# What the task asks
Transcribe word for word the lines below from the line with "endometrial stroma are" through the line with "image shows no", ends included.

# Listed entries
——————————

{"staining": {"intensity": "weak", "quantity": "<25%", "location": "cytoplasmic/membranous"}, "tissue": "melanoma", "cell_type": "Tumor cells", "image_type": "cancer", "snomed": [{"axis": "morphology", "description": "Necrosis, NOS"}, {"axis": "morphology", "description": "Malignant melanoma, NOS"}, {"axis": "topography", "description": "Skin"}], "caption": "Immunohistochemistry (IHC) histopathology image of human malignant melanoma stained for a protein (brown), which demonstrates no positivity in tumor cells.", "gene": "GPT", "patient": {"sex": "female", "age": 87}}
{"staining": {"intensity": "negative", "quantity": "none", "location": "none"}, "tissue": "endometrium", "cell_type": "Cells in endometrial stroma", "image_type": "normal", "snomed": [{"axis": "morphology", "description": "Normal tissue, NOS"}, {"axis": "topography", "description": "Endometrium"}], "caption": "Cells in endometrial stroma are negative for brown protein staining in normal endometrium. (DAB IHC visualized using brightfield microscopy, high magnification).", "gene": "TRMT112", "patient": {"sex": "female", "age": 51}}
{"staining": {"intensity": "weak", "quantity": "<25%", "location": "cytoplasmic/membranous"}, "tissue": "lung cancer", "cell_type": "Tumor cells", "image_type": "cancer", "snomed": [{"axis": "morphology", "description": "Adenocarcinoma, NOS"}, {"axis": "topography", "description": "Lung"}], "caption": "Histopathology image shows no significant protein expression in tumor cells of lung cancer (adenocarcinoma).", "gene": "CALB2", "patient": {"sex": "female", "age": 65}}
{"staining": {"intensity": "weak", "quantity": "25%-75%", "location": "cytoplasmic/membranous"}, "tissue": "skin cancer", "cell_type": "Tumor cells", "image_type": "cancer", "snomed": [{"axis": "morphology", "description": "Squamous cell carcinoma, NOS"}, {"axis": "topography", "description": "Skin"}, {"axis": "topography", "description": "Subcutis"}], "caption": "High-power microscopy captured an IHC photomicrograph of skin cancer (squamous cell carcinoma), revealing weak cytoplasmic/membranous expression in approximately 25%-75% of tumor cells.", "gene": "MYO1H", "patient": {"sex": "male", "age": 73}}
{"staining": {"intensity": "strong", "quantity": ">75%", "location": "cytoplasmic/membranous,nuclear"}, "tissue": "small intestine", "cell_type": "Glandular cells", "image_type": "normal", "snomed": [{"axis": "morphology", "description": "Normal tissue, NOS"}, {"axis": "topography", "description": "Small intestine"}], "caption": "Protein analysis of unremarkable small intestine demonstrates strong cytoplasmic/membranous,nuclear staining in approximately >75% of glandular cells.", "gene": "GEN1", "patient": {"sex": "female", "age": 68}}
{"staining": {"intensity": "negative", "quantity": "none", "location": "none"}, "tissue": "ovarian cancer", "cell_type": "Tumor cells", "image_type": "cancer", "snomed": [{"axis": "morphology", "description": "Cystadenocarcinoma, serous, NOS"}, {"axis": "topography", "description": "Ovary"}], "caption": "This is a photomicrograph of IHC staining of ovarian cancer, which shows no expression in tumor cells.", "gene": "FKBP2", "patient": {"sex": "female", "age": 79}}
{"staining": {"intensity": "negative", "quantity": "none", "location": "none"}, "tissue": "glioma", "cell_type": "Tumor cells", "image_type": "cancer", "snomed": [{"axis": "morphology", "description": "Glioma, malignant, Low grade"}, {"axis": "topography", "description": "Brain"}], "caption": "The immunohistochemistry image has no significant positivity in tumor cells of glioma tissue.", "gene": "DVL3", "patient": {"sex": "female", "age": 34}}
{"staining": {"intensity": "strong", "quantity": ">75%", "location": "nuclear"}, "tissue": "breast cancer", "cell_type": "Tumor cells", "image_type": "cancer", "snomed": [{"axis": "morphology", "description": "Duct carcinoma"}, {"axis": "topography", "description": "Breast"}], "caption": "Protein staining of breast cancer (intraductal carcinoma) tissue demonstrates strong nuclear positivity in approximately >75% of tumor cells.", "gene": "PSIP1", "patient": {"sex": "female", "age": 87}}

——————————

# Answer section
{"staining": {"intensity": "negative", "quantity": "none", "location": "none"}, "tissue": "endometrium", "cell_type": "Cells in endometrial stroma", "image_type": "normal", "snomed": [{"axis": "morphology", "description": "Normal tissue, NOS"}, {"axis": "topography", "description": "Endometrium"}], "caption": "Cells in endometrial stroma are negative for brown protein staining in normal endometrium. (DAB IHC visualized using brightfield microscopy, high magnification).", "gene": "TRMT112", "patient": {"sex": "female", "age": 51}}
{"staining": {"intensity": "weak", "quantity": "<25%", "location": "cytoplasmic/membranous"}, "tissue": "lung cancer", "cell_type": "Tumor cells", "image_type": "cancer", "snomed": [{"axis": "morphology", "description": "Adenocarcinoma, NOS"}, {"axis": "topography", "description": "Lung"}], "caption": "Histopathology image shows no significant protein expression in tumor cells of lung cancer (adenocarcinoma).", "gene": "CALB2", "patient": {"sex": "female", "age": 65}}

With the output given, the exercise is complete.